The lack of faith in the system is fueling the mobilizations.
The repression against the normalistas students has created a scandal that is growing each day and its becoming international.
Students in different countries are protesting in front of the mexican embassies against the massacre of Iguala and are demanding the appearance of the disappeared disappeared normalistas.
The different education strikes in solidarity with Ayotzinapa are showing a growing tendency towards a united front of students and youth. The government has been incapable of closing the crisis and is allowing the united front tendencies to develop and continue to grow into different sectors. Meanwhile the movement based on the National Politecnico Institute continues pressuring for their demands and are indirectly containing the national discontent.
The indignation… takes to the streets.
The general population is showing signs of frustration against the police brutality and the close relations between the business class and the drug traffickers. Due to the overwhelming impunity and lack of governability, the government is seen as being responsible for this actions. Even though the population has not actively been involved in the mobilizations, it is supporting the movement passively and it is in agreement with the discontent against the government.
The current political situation is getting more complex for the government each day. The upcoming national mobilization demanding the appearance of the students in good health called for the 22nd of October will more than likely represent a leap forward in the the population’s dissatisfaction with the government, and it may present itself with greater challenges and objectives.
In order to quell the mobilizations, the government of Peña Nieto needs to completely fulfill the demands of the central player in the mobilizations, the “politecnico” movement. This movement has shifted itself from hoping for a quick negotiation with the government to a complete lack of faith in the government and are now demanding an immediate resolution to their demands.
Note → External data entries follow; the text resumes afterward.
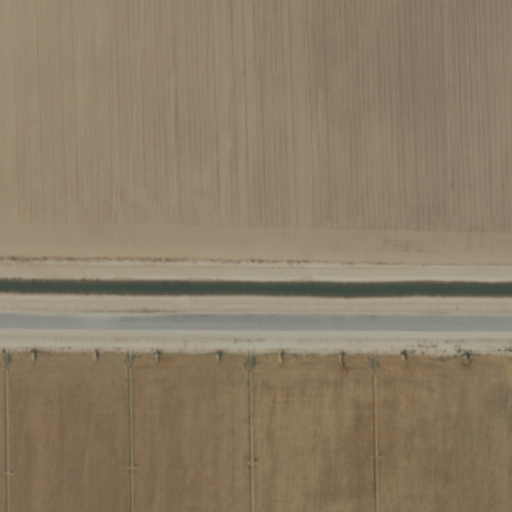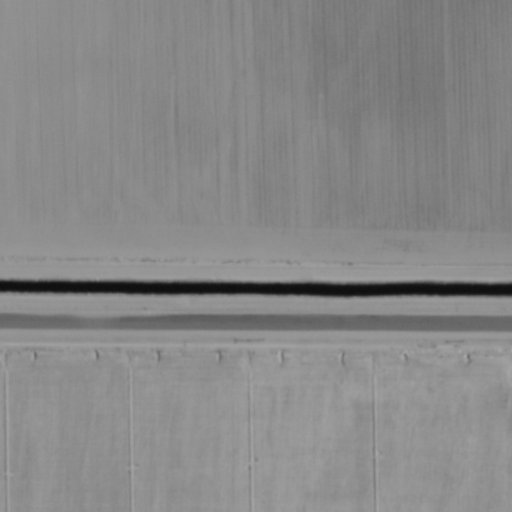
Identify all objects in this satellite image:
crop: (255, 255)
road: (255, 348)
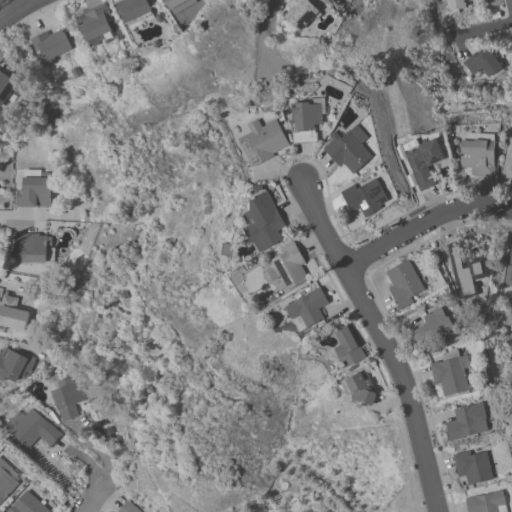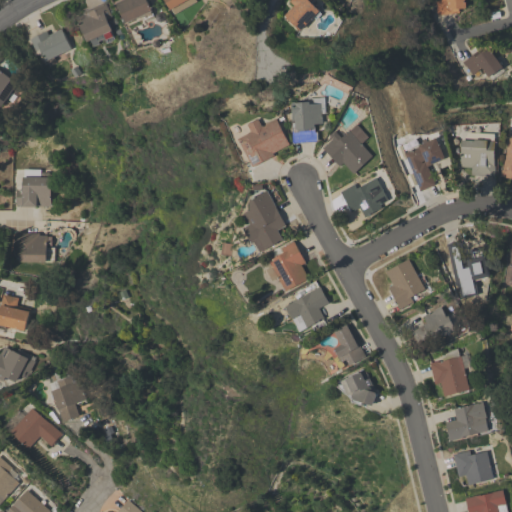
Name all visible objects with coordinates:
building: (177, 4)
building: (178, 4)
building: (449, 5)
building: (448, 6)
building: (131, 8)
building: (133, 8)
road: (18, 12)
building: (301, 12)
building: (299, 13)
building: (94, 23)
building: (96, 23)
road: (484, 28)
road: (265, 32)
building: (50, 44)
building: (51, 44)
building: (486, 63)
building: (481, 64)
building: (7, 86)
building: (5, 87)
building: (306, 118)
building: (305, 119)
building: (262, 140)
building: (262, 140)
building: (347, 148)
building: (348, 148)
building: (479, 154)
building: (477, 156)
building: (507, 160)
building: (424, 161)
building: (422, 162)
building: (507, 162)
building: (34, 188)
building: (33, 190)
building: (364, 196)
building: (364, 196)
building: (262, 221)
building: (263, 221)
road: (16, 222)
road: (423, 225)
building: (28, 247)
building: (33, 247)
building: (465, 263)
building: (466, 265)
building: (287, 266)
building: (288, 266)
building: (508, 266)
building: (508, 268)
road: (6, 282)
building: (403, 282)
building: (404, 282)
building: (305, 308)
building: (307, 308)
building: (12, 312)
building: (12, 313)
building: (432, 327)
building: (433, 327)
road: (381, 342)
building: (347, 345)
building: (347, 346)
building: (13, 364)
building: (13, 364)
building: (450, 372)
building: (449, 374)
building: (359, 387)
building: (357, 388)
building: (66, 396)
building: (67, 396)
building: (466, 421)
building: (466, 421)
building: (32, 428)
building: (33, 429)
building: (472, 466)
building: (473, 466)
building: (6, 479)
building: (5, 482)
road: (93, 495)
building: (485, 502)
building: (486, 502)
building: (25, 504)
building: (26, 504)
building: (127, 507)
building: (128, 507)
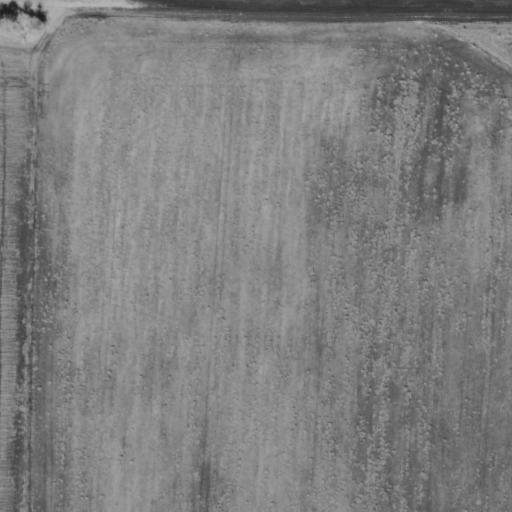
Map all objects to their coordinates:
road: (255, 14)
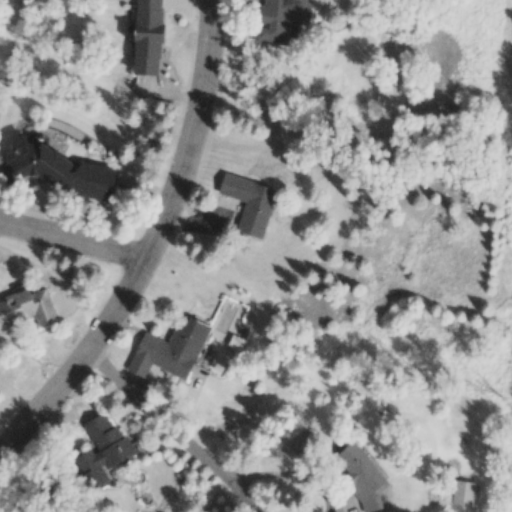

However, a victory of the “politecnico” struggle would strengthen the student movement and would encourage the need for a national organization of students to stop the attack on education. This could mean a major blow to the aspirations of the PRI party to have another historical period in power if they were to win the majority of the State governments in the upcoming elections.
In any case, the electoral trap of an alternating democracy has become heavily delegitimize and the “streets” have begun to make their voices heard.
All of this is happening within a context of an international crisis, the 25% drop in the world price of oil, the IMF forecast of a slowdown in the world economy, all of which restrains, even more, the options of an economy which a few months ago was labeled a Mexican miracle.